Frederick Sanger: I was only 40 when I won the Nobel Prize, and a lot of people, when they win a Nobel Prize, they get a big job as the head of a lab and usually give up doing research, but I didn’t want to do that, and I wouldn’t have been any good at it. So, I carried on doing research, and that was the sort of life I wanted to live, and I wasn’t going to retire at 40, and about that time — that was 1958 — about that time or shortly after — I’d been working on other proteins and doing things which didn’t amount to very much, but people got interested in nucleic acids, and these are really important components of living matter, and like proteins, they are built up of long chains, long chains off into sort of smaller fragments, smaller residues.

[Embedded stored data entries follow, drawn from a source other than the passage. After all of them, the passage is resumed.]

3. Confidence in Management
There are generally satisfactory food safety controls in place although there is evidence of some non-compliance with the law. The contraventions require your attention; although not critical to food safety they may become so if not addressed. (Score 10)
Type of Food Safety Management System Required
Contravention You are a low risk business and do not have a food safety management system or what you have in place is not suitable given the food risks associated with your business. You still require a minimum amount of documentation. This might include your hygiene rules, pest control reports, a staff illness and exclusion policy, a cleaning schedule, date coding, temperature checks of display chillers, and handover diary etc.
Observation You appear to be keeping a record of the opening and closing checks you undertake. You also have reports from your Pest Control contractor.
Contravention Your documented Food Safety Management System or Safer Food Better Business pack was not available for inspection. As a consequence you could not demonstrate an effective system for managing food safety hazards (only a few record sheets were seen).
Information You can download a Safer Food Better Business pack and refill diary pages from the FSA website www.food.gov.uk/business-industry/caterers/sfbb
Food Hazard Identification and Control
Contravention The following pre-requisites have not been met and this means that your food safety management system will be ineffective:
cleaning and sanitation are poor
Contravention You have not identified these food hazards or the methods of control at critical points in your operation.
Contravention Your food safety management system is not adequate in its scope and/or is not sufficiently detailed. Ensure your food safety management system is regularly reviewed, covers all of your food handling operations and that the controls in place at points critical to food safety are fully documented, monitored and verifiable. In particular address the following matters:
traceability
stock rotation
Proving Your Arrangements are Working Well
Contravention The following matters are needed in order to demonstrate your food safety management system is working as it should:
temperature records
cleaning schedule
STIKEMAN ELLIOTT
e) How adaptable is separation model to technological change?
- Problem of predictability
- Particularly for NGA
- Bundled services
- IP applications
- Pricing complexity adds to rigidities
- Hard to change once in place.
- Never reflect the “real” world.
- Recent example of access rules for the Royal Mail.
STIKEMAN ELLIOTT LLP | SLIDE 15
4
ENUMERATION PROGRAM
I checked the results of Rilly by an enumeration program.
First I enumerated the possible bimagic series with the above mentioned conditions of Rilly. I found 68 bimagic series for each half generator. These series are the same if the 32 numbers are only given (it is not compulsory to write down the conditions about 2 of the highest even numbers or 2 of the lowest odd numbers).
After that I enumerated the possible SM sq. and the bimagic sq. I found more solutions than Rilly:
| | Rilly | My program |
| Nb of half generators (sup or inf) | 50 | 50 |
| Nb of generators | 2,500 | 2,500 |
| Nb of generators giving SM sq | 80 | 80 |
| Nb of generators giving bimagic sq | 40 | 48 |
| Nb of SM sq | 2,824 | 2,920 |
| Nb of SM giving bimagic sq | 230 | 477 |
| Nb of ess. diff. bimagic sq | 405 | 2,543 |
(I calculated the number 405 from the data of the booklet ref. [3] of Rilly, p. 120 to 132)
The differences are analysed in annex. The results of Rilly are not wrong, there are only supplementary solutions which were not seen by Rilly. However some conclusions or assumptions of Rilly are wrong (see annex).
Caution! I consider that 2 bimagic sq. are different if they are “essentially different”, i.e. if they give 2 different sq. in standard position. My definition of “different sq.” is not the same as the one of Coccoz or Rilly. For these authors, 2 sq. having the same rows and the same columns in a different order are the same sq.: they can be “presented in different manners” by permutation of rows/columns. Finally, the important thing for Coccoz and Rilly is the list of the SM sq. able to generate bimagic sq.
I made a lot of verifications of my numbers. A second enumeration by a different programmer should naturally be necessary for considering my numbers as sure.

But in the case of DNA, what I finally ended up with, this has the four components which they call A, G, C, and T. These are chemical entities, and the sequence of these is what defines the language of the DNA. DNA is enormous in the case of any substance, compared with the protein side. So, it was a much more difficult problem. You had the four components, and you had to try and determine the order of them in DNA chains. I’d done a good deal of preliminary work on the other nucleic acid, which was RNA, which was smaller, and you could sort of use methods similar to the ones I’d used for the proteins, but it was fairly slow, and it wasn’t too easy. You see, if you’ve got only four components, four letters, as it were, in the language, then to get a meaningful sequence on something that is fairly big, you’ve got to get a fairly long piece out, and long pieces are difficult to fractionate, and we had very limited success using the type of method which we had used for proteins. So, eventually, we did get on to an entirely different method.